(Extracted page text data)
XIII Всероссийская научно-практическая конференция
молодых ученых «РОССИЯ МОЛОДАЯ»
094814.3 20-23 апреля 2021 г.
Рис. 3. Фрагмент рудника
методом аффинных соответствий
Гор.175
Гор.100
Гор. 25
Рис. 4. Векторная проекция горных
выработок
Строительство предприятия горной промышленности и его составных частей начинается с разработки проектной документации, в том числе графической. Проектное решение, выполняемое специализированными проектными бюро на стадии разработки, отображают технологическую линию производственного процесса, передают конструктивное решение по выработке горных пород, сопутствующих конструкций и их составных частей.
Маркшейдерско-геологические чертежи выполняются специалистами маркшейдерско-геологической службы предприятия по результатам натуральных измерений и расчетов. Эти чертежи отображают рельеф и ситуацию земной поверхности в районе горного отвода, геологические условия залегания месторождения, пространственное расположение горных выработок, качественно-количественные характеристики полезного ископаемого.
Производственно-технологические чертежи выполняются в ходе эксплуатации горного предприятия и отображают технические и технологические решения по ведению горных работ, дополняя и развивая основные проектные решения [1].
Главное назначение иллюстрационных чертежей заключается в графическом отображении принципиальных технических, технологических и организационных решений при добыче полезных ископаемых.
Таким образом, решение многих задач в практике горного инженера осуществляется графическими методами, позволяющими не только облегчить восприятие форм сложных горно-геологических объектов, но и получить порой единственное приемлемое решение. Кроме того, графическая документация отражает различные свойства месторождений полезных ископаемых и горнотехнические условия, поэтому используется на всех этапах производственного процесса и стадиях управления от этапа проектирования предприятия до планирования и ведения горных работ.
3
---
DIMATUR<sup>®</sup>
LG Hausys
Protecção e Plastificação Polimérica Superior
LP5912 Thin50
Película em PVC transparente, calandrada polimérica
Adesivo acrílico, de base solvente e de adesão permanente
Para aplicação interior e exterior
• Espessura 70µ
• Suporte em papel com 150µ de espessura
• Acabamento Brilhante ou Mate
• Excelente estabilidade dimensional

→ **To-do item**
Determine the count of lines in the data above with the string "производственного" in them, and give that count alone.

→ **Written solution**
2